Implementing AR Furniture Placement in Interior
IKEA Place made this scenario mass in 2017 — user expectations grew since. "Just put model" already insufficient: furniture must sit perfectly level on detected floor, cast shadows correctly, interact realistically with room lighting, not sink 5 cm into floor on non-LiDAR iPhone.
Preparing 3D Furniture Models
Often underestimated part. Catalog of 500 items, each — GLTF with correct PBR materials, accurate real-size metadata, pivot point strictly on bottom surface of object.
Typical problems receiving models from client:
- Pivot point in center — table flies at its center height
- Scale in centimeters not meters — sofa room-sized
- Textures in separate files (not embedded in GLB) — model loads without textures
- Y-up vs Z-up mismatch — table lies on side
Catalog conversion and normalization via Blender Python API (batch script) or via Cesium ion / Sketchfab API — depends on catalog scale.
Object Placement: From Raycast to Stable Position
Standard pipeline already described in task 514, but furniture-specific: objects large, user wants precise placement not in room center, but at specific wall. This means:
- Detect both horizontal and vertical planes simultaneously
- Snapping to walls — object "sticks" 15 cm from vertical plane
- Collision detection between objects — two sofas shouldn't overlap
Collision detection in RealityKit — CollisionComponent with ShapeResource.generateBox(size:). ARView.scene.subscribe(to: CollisionEvents.Began.self) — collision event. On intersection — visual red highlight and placement prohibition.
LiDAR: Occlusion and Realistic Space Interaction
On LiDAR devices (iPhone 12 Pro+, iPad Pro), enable ARWorldTrackingConfiguration.sceneReconstruction = .meshWithClassification. ARKit builds dense environment mesh with surface classification (wall, floor, ceiling, furniture, door, window).
Two applications for furniture fitting:
Occlusion (blocking): real furniture blocks virtual sofa when user walks behind it. Enabled via ARView.environment.sceneUnderstanding.options = [.occlusion]. Without LiDAR — no correct occlusion, object always on top.

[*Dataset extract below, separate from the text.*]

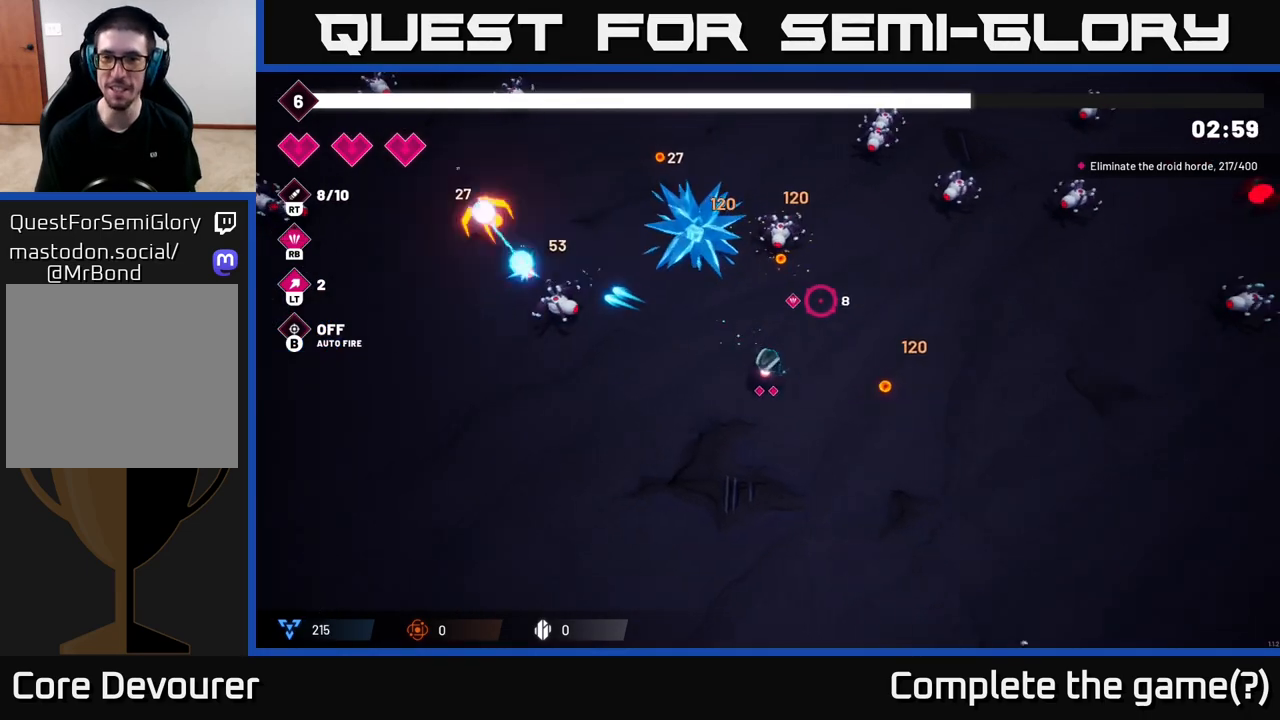
{"buttons": [], "left_stick": "right", "right_stick": "up-right", "events": [[300, "left_stick", "up-right"], [433, "R2", "up"], [500, "left_stick", "right"]]}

Placement without visible floor: user wants shelf placement, but floor covered by neutral-texture rug — SLAM poorly detects. LiDAR-mesh floor builds independent of texture — placement works.
Interior Lighting
ARWorldTrackingConfiguration.environmentTexturing = .automatic — ARKit builds HDR environment map from camera. Works but with delay: first 5-10 seconds, object lit incorrectly. For furniture app where user sees object immediately after placement — noticeable.
Improvement: AREnvironmentProbeAnchor with manual placement in room center. Allows forcing environment map update on demand (e.g., "update lighting" button).
Multi-Object Placement and Scene Saving
User places several items, wants save result and return later. ARSession.getCurrentWorldMap(completionHandler:) — saves ARWorldMap state with anchors to Data. Next launch: ARWorldTrackingConfiguration.initialWorldMap = savedMap, ARKit relocalizes and restores object positions.
Works only in same room with sufficient lighting. Relocalization takes 3-15 seconds.
Result screenshot for sharing — ARView.snapshot(saveToHDR:completion:) + UIActivityViewController.
Timeline
Basic single-object placement with plane detection — 5-7 days. Multi-object with collision, wall snapping, scene saving — 3-5 weeks. LiDAR occlusion support — plus 1 week. Model catalog conversion — assessed separately by volume. Cost calculated individually.